*** Opening of Information supplied ***
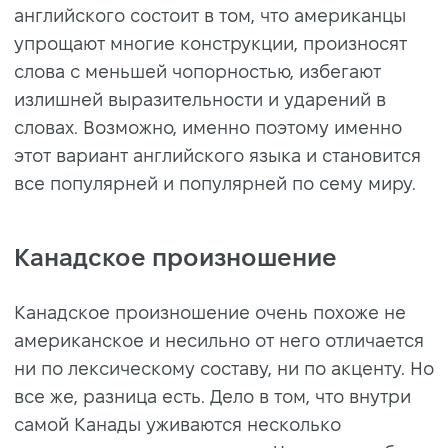
английского состоит в том, что американцы
упрощают многие конструкции, произносят
слова с меньшей чопорностью, избегают
излишней выразительности и ударений в
словах. Возможно, именно поэтому именно
этот вариант английского языка и становится
все популярней и популярней по сему миру.
Канадское произношение
Канадское произношение очень похоже не
американское и несильно от него отличается
ни по лексическому составу, ни по акценту. Но
все же, разница есть. Дело в том, что внутри
самой Канады уживаются несколько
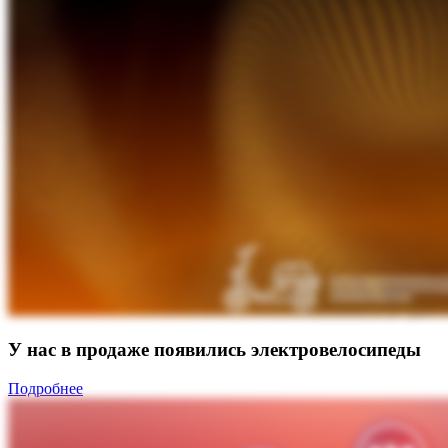
У нас в продаже появились электровелосипеды
Подробнее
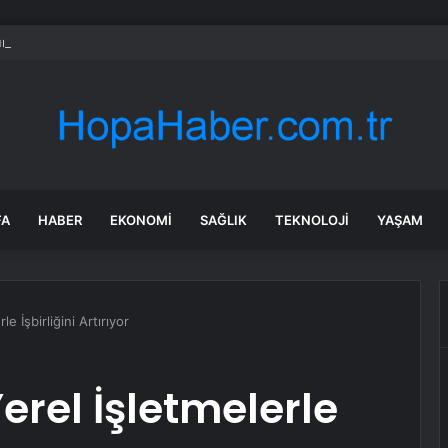
ün bile okula gitmeden bir sağlık raporuyla 17 yıl boyunca maaş aldı
FA
HABER
EKONOMI
SAĞLIK
TEKNOLOJI
YAŞAM
le İşbirliğini Artırıyor
Yerel İşletmelerle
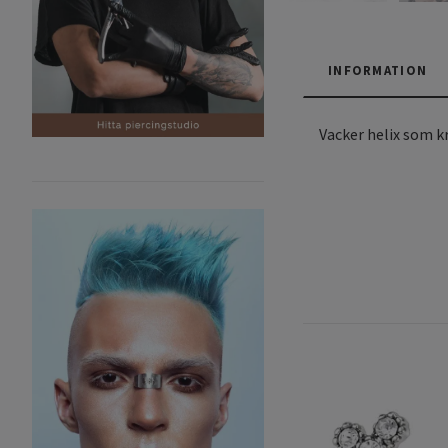
INFORMATION
Vacker helix som kr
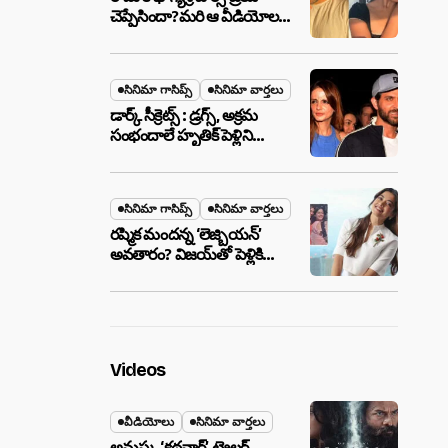
చెప్పేసిందా?మరి ఆ వీడియోల
మాటేంటి?
సినిమా గాసిప్స్
సినిమా వార్తలు
డార్క్ సీక్రెట్స్ : డ్రగ్స్, అక్రమ
సంభందాలే హృతిక్ పెళ్లిని
పెటాకులు చేసాయా?
సినిమా గాసిప్స్
సినిమా వార్తలు
రష్మిక మందన్న ‘లెజ్బియన్’
అవతారం? విజయ్‌తో పెళ్లికి
ముందే షాకింగ్ రూమర్స్
,నిజమేనా?
Videos
వీడియోలు
సినిమా వార్తలు
అనుష్క ‘కథనార్’ ట్రైలర్ ..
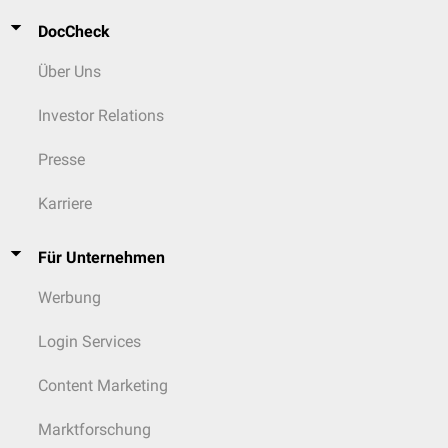
DocCheck
Über Uns
Investor Relations
Presse
Karriere
Für Unternehmen
Werbung
Login Services
Content Marketing
Marktforschung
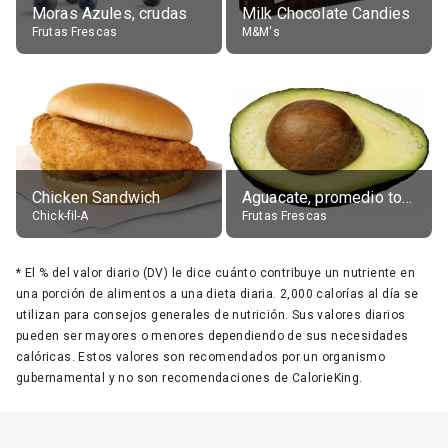
Moras Azules, crudas
Milk Chocolate Candies
Frutas Frescas
M&M's
Chicken Sandwich
Aguacate, promedio todos variedades, crudo
Chick-fil-A
Frutas Frescas
*
El % del valor diario (DV) le dice cuánto contribuye un nutriente en
una porción de alimentos a una dieta diaria. 2,000 calorías al día se
utilizan para consejos generales de nutrición. Sus valores diarios
pueden ser mayores o menores dependiendo de sus necesidades
calóricas. Estos valores son recomendados por un organismo
gubernamental y no son recomendaciones de CalorieKing.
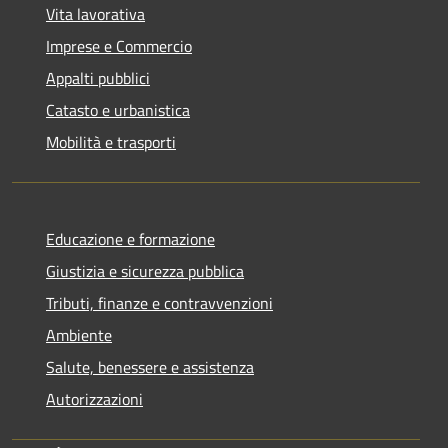
Vita lavorativa
Imprese e Commercio
Appalti pubblici
Catasto e urbanistica
Mobilità e trasporti
Educazione e formazione
Giustizia e sicurezza pubblica
Tributi, finanze e contravvenzioni
Ambiente
Salute, benessere e assistenza
Autorizzazioni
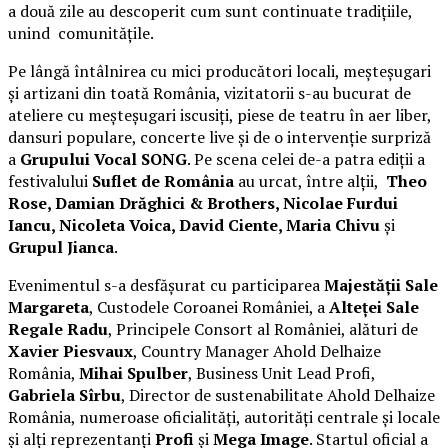
a două zile au descoperit cum sunt continuate tradițiile,
unind comunitățile.
Pe lângă întâlnirea cu mici producători locali, meșteșugari
și artizani din toată România, vizitatorii s-au bucurat de
ateliere cu meșteșugari iscusiți, piese de teatru în aer liber,
dansuri populare, concerte live și de o intervenție surpriză
a
Grupului Vocal SONG
. Pe scena celei de-a patra ediții a
festivalului
Suflet de România
au urcat, între alții,
Theo
Rose, Damian Drăghici & Brothers, Nicolae Furdui
Iancu, Nicoleta Voica, David Ciente, Maria Chivu
și
Grupul Jianca
.
Evenimentul s-a desfășurat cu participarea
Majestății Sale
Margareta
, Custodele Coroanei României, a
Alteței Sale
Regale Radu
, Principele Consort al României, alături de
Xavier Piesvaux
, Country Manager Ahold Delhaize
România,
Mihai Spulber
, Business Unit Lead Profi,
Gabriela Sîrbu
, Director de sustenabilitate Ahold Delhaize
România, numeroase oficialități, autorități centrale și locale
și alți reprezentanți
Profi
și
Mega Image
. Startul oficial a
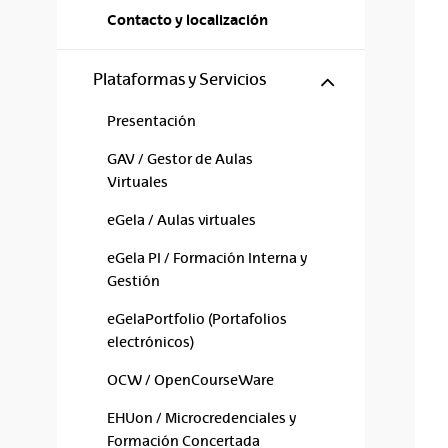
Contacto y localización
Mostrar/ocul
Plataformas y Servicios
Presentación
GAV / Gestor de Aulas
Virtuales
eGela / Aulas virtuales
eGela PI / Formación Interna y
Gestión
eGelaPortfolio (Portafolios
electrónicos)
OCW / OpenCourseWare
EHUon / Microcredenciales y
Formación Concertada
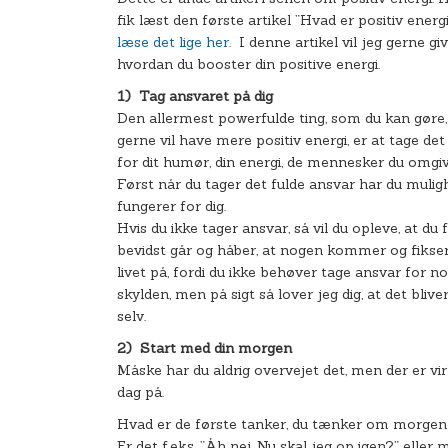
fik læst den første artikel ”Hvad er positiv energ
læse det lige her
. I denne artikel vil jeg gerne give
hvordan du booster din positive energi.
1)
Tag ansvaret på dig
Den allermest powerfulde ting, som du kan gøre,
gerne vil have mere positiv energi, er at tage det
for dit humør, din energi, de mennesker du omgiv
Først når du tager det fulde ansvar har du mulig
fungerer for dig.
Hvis du ikke tager ansvar, så vil du opleve, at du f
bevidst går og håber, at nogen kommer og fikser
livet på, fordi du ikke behøver tage ansvar for 
skylden, men på sigt så lover jeg dig, at det blive
selv.
2)
Start med din morgen
Måske har du aldrig overvejet det, men der er vi
dag på.
Hvad er de første tanker, du tænker om morge
Er det f.eks. ”Åh nej…Nu skal jeg op igen?” eller 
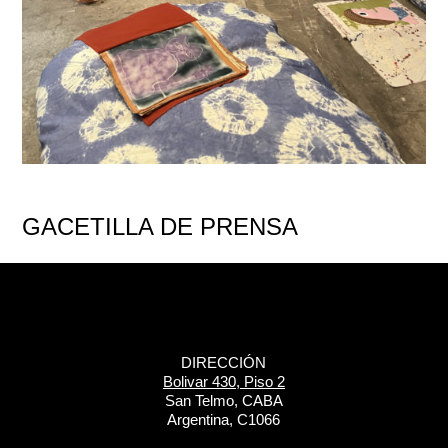
GACETILLA DE PRENSA
DIRECCIÓN
Bolivar 430, Piso 2
San Telmo, CABA
Argentina, C1066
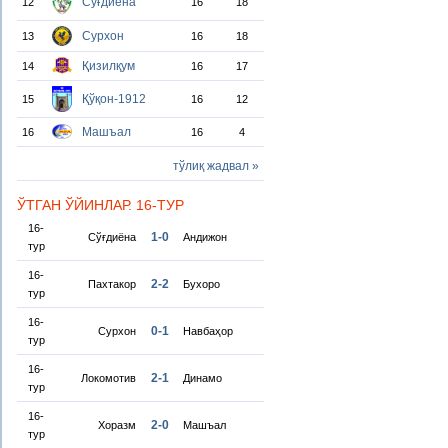
Сўғдиёна
12
16
18
Сурхон
13
16
18
Қизилқум
14
16
17
Қўқон-1912
15
16
12
Машъал
16
16
4
тўлиқ жадвал »
ЎТГАН ЎЙИНЛАР. 16-ТУР
16-
1-0
Сўғдиёна
Андижон
тур
16-
2-2
Пахтакор
Бухоро
тур
16-
0-1
Сурхон
Навбаҳор
тур
16-
2-1
Локомотив
Динамо
тур
16-
2-0
Хоразм
Машъал
тур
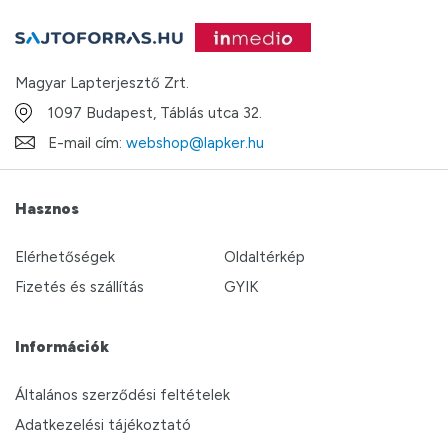
Magyar Lapterjesztő Zrt.
1097 Budapest, Táblás utca 32.
E-mail cím:
webshop@lapker.hu
Hasznos
Elérhetőségek
Oldaltérkép
Fizetés és szállítás
GYIK
Információk
Általános szerződési feltételek
Adatkezelési tájékoztató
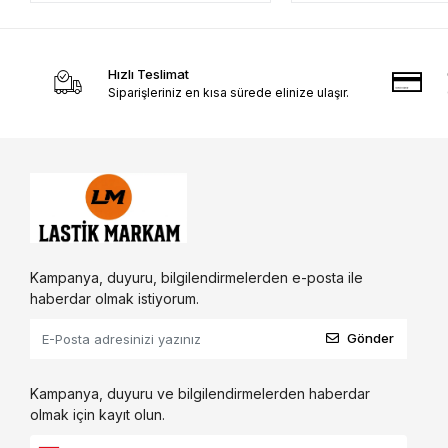
Hızlı Teslimat
Siparişleriniz en kısa sürede elinize ulaşır.
Kampanya, duyuru, bilgilendirmelerden e-posta ile
haberdar olmak istiyorum.
Gönder
Kampanya, duyuru ve bilgilendirmelerden haberdar
olmak için kayıt olun.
*** Close of Information supplied ***
Can you rewrite the text lines from all of the records above as one numbered list, skipping blank lines and leaving the pictures out?

1. английского состоит в том, что американцы
2. упрощают многие конструкции, произносят
3. слова с меньшей чопорностью, избегают
4. излишней выразительности и ударений в
5. словах. Возможно, именно поэтому именно
6. этот вариант английского языка и становится
7. все популярней и популярней по сему миру.
8. Канадское произношение
9. Канадское произношение очень похоже не
10. американское и несильно от него отличается
11. ни по лексическому составу, ни по акценту. Но
12. все же, разница есть. Дело в том, что внутри
13. самой Канады уживаются несколько
14. У нас в продаже появились электровелосипеды
15. Подробнее
16. ün bile okula gitmeden bir sağlık raporuyla 17 yıl boyunca maaş aldı
17. FA
18. HABER
19. EKONOMI
20. SAĞLIK
21. TEKNOLOJI
22. YAŞAM
23. le İşbirliğini Artırıyor
24. Yerel İşletmelerle
25. INFORMATION
26. Vacker helix som kr
27. చెప్పేసిందా?మరి ఆ వీడియోల
28. మాటేంటి?
29. సినిమా గాసిప్స్
30. సినిమా వార్తలు
31. డార్క్ సీక్రెట్స్ : డ్రగ్స్, అక్రమ
32. సంభందాలే హృతిక్ పెళ్లిని
33. పెటాకులు చేసాయా?
34. సినిమా గాసిప్స్
35. సినిమా వార్తలు
36. రష్మిక మందన్న ‘లెజ్బియన్’
37. అవతారం? విజయ్‌తో పెళ్లికి
38. ముందే షాకింగ్ రూమర్స్
39. ,నిజమేనా?
40. Videos
41. వీడియోలు
42. సినిమా వార్తలు
43. అనుష్క ‘కథనార్’ ట్రైలర్ ..
44. DocCheck
45. Über Uns
46. Investor Relations
47. Presse
48. Karriere
49. Für Unternehmen
50. Werbung
51. Login Services
52. Content Marketing
53. Marktforschung
54. Moras Azules, crudas
55. Milk Chocolate Candies
56. Frutas Frescas
57. M&M's
58. Chicken Sandwich
59. Aguacate, promedio todos variedades, crudo
60. Chick-fil-A
61. Frutas Frescas
62. *
63. El % del valor diario (DV) le dice cuánto contribuye un nutriente en
64. una porción de alimentos a una dieta diaria. 2,000 calorías al día se
65. utilizan para consejos generales de nutrición. Sus valores diarios
66. pueden ser mayores o menores dependiendo de sus necesidades
67. calóricas. Estos valores son recomendados por un organismo
68. gubernamental y no son recomendaciones de CalorieKing.
69. Vita lavorativa
70. Imprese e Commercio
71. Appalti pubblici
72. Catasto e urbanistica
73. Mobilità e trasporti
74. Educazione e formazione
75. Giustizia e sicurezza pubblica
76. Tributi, finanze e contravvenzioni
77. Ambiente
78. Salute, benessere e assistenza
79. Autorizzazioni
80. a două zile au descoperit cum sunt continuate tradițiile,
81. unind comunitățile.
82. Pe lângă întâlnirea cu mici producători locali, meșteșugari
83. și artizani din toată România, vizitatorii s-au bucurat de
84. ateliere cu meșteșugari iscusiți, piese de teatru în aer liber,
85. dansuri populare, concerte live și de o intervenție surpriză
86. a
87. Grupului Vocal SONG
88. . Pe scena celei de-a patra ediții a
89. festivalului
90. Suflet de România
91. au urcat, între alții,
92. Theo
93. Rose, Damian Drăghici & Brothers, Nicolae Furdui
94. Iancu, Nicoleta Voica, David Ciente, Maria Chivu
95. și
96. Grupul Jianca
97. .
98. Evenimentul s-a desfășurat cu participarea
99. Majestății Sale
100. Margareta
101. , Custodele Coroanei României, a
102. Alteței Sale
103. Regale Radu
104. , Principele Consort al României, alături de
105. Xavier Piesvaux
106. , Country Manager Ahold Delhaize
107. România,
108. Mihai Spulber
109. , Business Unit Lead Profi,
110. Gabriela Sîrbu
111. , Director de sustenabilitate Ahold Delhaize
112. România, numeroase oficialități, autorități centrale și locale
113. și alți reprezentanți
114. Profi
115. și
116. Mega Image
117. . Startul oficial a
118. Contacto y localización
119. Mostrar/ocul
120. Plataformas y Servicios
121. Presentación
122. GAV / Gestor de Aulas
123. Virtuales
124. eGela / Aulas virtuales
125. eGela PI / Formación Interna y
126. Gestión
127. eGelaPortfolio (Portafolios
128. electrónicos)
129. OCW / OpenCourseWare
130. EHUon / Microcredenciales y
131. Formación Concertada
132. fik læst den første artikel ”Hvad er positiv energ
133. læse det lige her
134. . I denne artikel vil jeg gerne give
135. hvordan du booster din positive energi.
136. 1)
137. Tag ansvaret på dig
138. Den allermest powerfulde ting, som du kan gøre,
139. gerne vil have mere positiv energi, er at tage det
140. for dit humør, din energi, de mennesker du omgiv
141. Først når du tager det fulde ansvar har du mulig
142. fungerer for dig.
143. Hvis du ikke tager ansvar, så vil du opleve, at du f
144. bevidst går og håber, at nogen kommer og fikser
145. livet på, fordi du ikke behøver tage ansvar for 
146. skylden, men på sigt så lover jeg dig, at det blive
147. selv.
148. 2)
149. Start med din morgen
150. Måske har du aldrig overvejet det, men der er vi
151. dag på.
152. Hvad er de første tanker, du tænker om morge
153. Er det f.eks. ”Åh nej…Nu skal jeg op igen?” eller 
154. GACETILLA DE PRENSA
155. DIRECCIÓN
156. Bolivar 430, Piso 2
157. San Telmo, CABA
158. Argentina, C1066
159. Сўғдиёна
160. 12
161. 16
162. 18
163. Сурхон
164. 13
165. 16
166. 18
167. Қизилқум
168. 14
169. 16
170. 17
171. Қўқон-1912
172. 15
173. 16
174. 12
175. Машъал
176. 16
177. 16
178. 4
179. тўлиқ жадвал »
180. ЎТГАН ЎЙИНЛАР. 16-ТУР
181. 16-
182. 1-0
183. Сўғдиёна
184. Андижон
185. тур
186. 16-
187. 2-2
188. Пахтакор
189. Бухоро
190. тур
191. 16-
192. 0-1
193. Сурхон
194. Навбаҳор
195. тур
196. 16-
197. 2-1
198. Локомотив
199. Динамо
200. тур
201. 16-
202. 2-0
203. Хоразм
204. Машъал
205. тур
206. Magyar Lapterjesztő Zrt.
207. 1097 Budapest, Táblás utca 32.
208. E-mail cím:
209. webshop@lapker.hu
210. Hasznos
211. Elérhetőségek
212. Oldaltérkép
213. Fizetés és szállítás
214. GYIK
215. Információk
216. Általános szerződési feltételek
217. Adatkezelési tájékoztató
218. Hızlı Teslimat
219. Siparişleriniz en kısa sürede elinize ulaşır.
220. Kampanya, duyuru, bilgilendirmelerden e-posta ile
221. haberdar olmak istiyorum.
222. Gönder
223. Kampanya, duyuru ve bilgilendirmelerden haberdar
224. olmak için kayıt olun.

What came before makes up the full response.